7 minutos de lectura
Como evoluciono el cerebro comiendo carne

Si uno hurga en los rincones crudiveganos de Internet durante el tiempo suficiente, es casi seguro que se encontrará con la idea de que los humanos no están diseñados evolutivamente para comer carne. La teoría es que, dado que los humanos y otros primates evolucionaron a partir de un ancestro común, los humanos, al igual que otros primates, están diseñados principalmente para comer plantas.

Bueno, en primer lugar, otros primates sí comen carne, y bastante. Pero lo más importante es que, independientemente de lo que ocurra con los simios o los chimpancés, hay una cantidad abrumadora de pruebas de que los humanos evolucionaron como omnívoros, animales que comen tanto carne como plantas. (Si quiere saber más sobre por qué no estamos “diseñados” evolutivamente para ser veganos, vaya aquí).

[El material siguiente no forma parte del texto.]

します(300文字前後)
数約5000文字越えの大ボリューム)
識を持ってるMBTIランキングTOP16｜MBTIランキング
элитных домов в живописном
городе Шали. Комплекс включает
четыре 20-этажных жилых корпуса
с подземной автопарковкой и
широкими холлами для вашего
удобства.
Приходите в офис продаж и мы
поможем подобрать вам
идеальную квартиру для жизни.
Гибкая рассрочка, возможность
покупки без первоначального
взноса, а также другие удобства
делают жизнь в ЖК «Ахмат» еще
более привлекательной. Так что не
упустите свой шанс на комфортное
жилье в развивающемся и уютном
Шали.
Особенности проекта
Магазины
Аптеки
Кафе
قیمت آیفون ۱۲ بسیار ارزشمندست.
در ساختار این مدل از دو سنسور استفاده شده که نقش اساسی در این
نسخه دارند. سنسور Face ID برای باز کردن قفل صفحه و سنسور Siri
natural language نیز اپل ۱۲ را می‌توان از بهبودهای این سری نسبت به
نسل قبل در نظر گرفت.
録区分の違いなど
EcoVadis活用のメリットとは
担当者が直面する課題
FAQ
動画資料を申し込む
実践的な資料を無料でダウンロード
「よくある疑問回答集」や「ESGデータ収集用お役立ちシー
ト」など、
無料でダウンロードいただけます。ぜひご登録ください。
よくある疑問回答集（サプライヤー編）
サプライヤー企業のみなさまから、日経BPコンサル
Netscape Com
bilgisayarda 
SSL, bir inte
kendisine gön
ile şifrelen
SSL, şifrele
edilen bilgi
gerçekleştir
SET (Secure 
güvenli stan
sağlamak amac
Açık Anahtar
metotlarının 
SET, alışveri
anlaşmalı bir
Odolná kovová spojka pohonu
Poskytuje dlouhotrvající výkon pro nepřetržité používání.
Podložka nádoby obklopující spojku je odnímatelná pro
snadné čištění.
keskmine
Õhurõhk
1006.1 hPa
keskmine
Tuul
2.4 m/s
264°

Y la carne fue importante para hacernos humanos en primer lugar, especialmente para nuestros enormes cerebros chupadores de calorías.

El cerebro de un humano moderno necesita alrededor del 20% de la ingesta de calorías de esa persona, y también exige todo tipo de nutrientes, desde grasas Omega-3 hasta vitaminas B. Sencillamente, no podríamos haber desarrollado un órgano tan exigente sin que la carne nos proporcionara calorías y nutrientes importantes.

Un par de estudios recientes han analizado la forma en que la carne contribuyó a la evolución del cerebro humano, así que es un buen momento para echar un vistazo. ¿Cómo evolucionamos como omnívoros y cómo contribuyó la carne a nuestro desarrollo evolutivo, especialmente a esos cerebros devoradores de calorías? Y hoy, cuando es más que posible obtener muchas calorías sólo de los alimentos vegetales, ¿seguimos necesitando la carne para sobrevivir?

La carne y la evolución humana

Desde hace unos 6 millones de años hasta hace 2 millones de años, los antepasados de los humanos modernos tenían cerebros bastante pequeños. Durante unos 4 millones de años, nuestros cerebros eran básicamente los mismos, y bastante poco impresionantes para los estándares modernos.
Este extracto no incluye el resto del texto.